• PROBLEM TO WORK ON: Where a line in the material beneath contains "body", count it. Give the number only.

• DATA TO PROCESS:
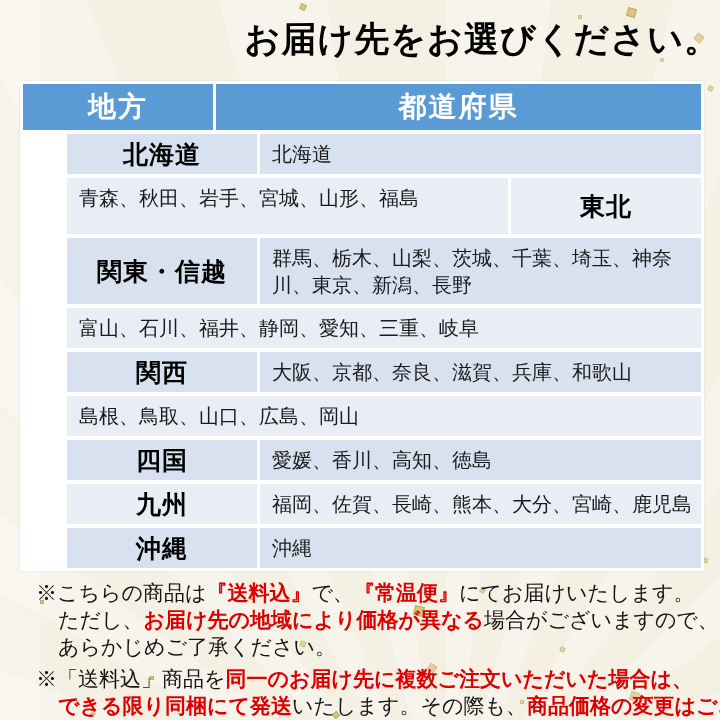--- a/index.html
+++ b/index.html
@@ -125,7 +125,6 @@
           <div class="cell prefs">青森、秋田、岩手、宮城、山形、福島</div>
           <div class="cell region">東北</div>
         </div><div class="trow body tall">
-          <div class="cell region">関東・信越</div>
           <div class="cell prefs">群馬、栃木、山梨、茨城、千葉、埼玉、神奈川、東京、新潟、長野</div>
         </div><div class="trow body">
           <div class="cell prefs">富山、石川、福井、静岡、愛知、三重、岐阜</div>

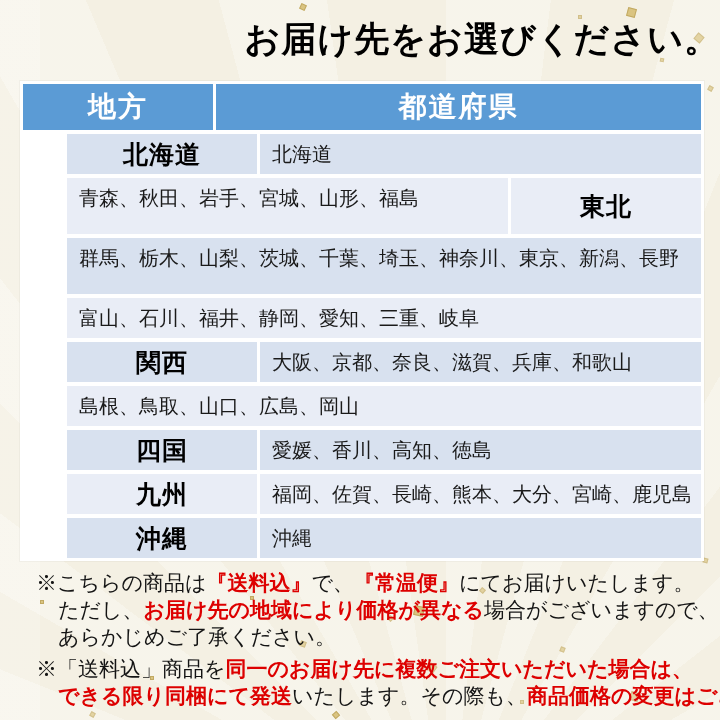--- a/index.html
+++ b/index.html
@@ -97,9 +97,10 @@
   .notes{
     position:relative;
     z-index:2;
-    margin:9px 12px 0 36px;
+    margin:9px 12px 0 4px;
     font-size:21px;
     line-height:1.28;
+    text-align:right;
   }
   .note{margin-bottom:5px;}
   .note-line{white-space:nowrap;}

• EXPECTED ANSWER: 2